[Stored entries]
★ ★ ★ ★ ★ ★ ★

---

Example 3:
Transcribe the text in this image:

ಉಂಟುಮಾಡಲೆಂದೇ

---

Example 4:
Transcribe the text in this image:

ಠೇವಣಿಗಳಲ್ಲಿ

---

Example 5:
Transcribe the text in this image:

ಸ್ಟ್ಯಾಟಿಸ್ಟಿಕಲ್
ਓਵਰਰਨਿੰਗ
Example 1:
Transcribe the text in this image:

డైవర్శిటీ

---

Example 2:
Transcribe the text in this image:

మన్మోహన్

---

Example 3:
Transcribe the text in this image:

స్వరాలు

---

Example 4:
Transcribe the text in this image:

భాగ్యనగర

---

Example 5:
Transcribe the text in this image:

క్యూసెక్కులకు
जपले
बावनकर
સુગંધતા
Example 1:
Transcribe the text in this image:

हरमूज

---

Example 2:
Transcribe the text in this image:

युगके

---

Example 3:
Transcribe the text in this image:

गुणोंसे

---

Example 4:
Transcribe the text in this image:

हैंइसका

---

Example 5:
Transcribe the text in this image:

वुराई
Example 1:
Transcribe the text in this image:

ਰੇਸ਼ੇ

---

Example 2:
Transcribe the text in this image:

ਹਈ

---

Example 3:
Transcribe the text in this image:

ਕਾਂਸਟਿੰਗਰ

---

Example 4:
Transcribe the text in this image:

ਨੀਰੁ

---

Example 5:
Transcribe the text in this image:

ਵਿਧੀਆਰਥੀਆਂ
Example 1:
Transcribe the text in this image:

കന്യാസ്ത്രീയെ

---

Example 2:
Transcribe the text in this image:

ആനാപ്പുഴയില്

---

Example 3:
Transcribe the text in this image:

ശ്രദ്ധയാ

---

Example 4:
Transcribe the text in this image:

★ ★ ★ ★ ★ ★ ★

The records above should be repeated word for word.

> Result of the task
---

Example 3:
Transcribe the text in this image:

ಉಂಟುಮಾಡಲೆಂದೇ

---

Example 4:
Transcribe the text in this image:

ಠೇವಣಿಗಳಲ್ಲಿ

---

Example 5:
Transcribe the text in this image:

ಸ್ಟ್ಯಾಟಿಸ್ಟಿಕಲ್
ਓਵਰਰਨਿੰਗ
Example 1:
Transcribe the text in this image:

డైవర్శిటీ

---

Example 2:
Transcribe the text in this image:

మన్మోహన్

---

Example 3:
Transcribe the text in this image:

స్వరాలు

---

Example 4:
Transcribe the text in this image:

భాగ్యనగర

---

Example 5:
Transcribe the text in this image:

క్యూసెక్కులకు
जपले
बावनकर
સુગંધતા
Example 1:
Transcribe the text in this image:

हरमूज

---

Example 2:
Transcribe the text in this image:

युगके

---

Example 3:
Transcribe the text in this image:

गुणोंसे

---

Example 4:
Transcribe the text in this image:

हैंइसका

---

Example 5:
Transcribe the text in this image:

वुराई
Example 1:
Transcribe the text in this image:

ਰੇਸ਼ੇ

---

Example 2:
Transcribe the text in this image:

ਹਈ

---

Example 3:
Transcribe the text in this image:

ਕਾਂਸਟਿੰਗਰ

---

Example 4:
Transcribe the text in this image:

ਨੀਰੁ

---

Example 5:
Transcribe the text in this image:

ਵਿਧੀਆਰਥੀਆਂ
Example 1:
Transcribe the text in this image:

കന്യാസ്ത്രീയെ

---

Example 2:
Transcribe the text in this image:

ആനാപ്പുഴയില്

---

Example 3:
Transcribe the text in this image:

ശ്രദ്ധയാ

---

Example 4:
Transcribe the text in this image:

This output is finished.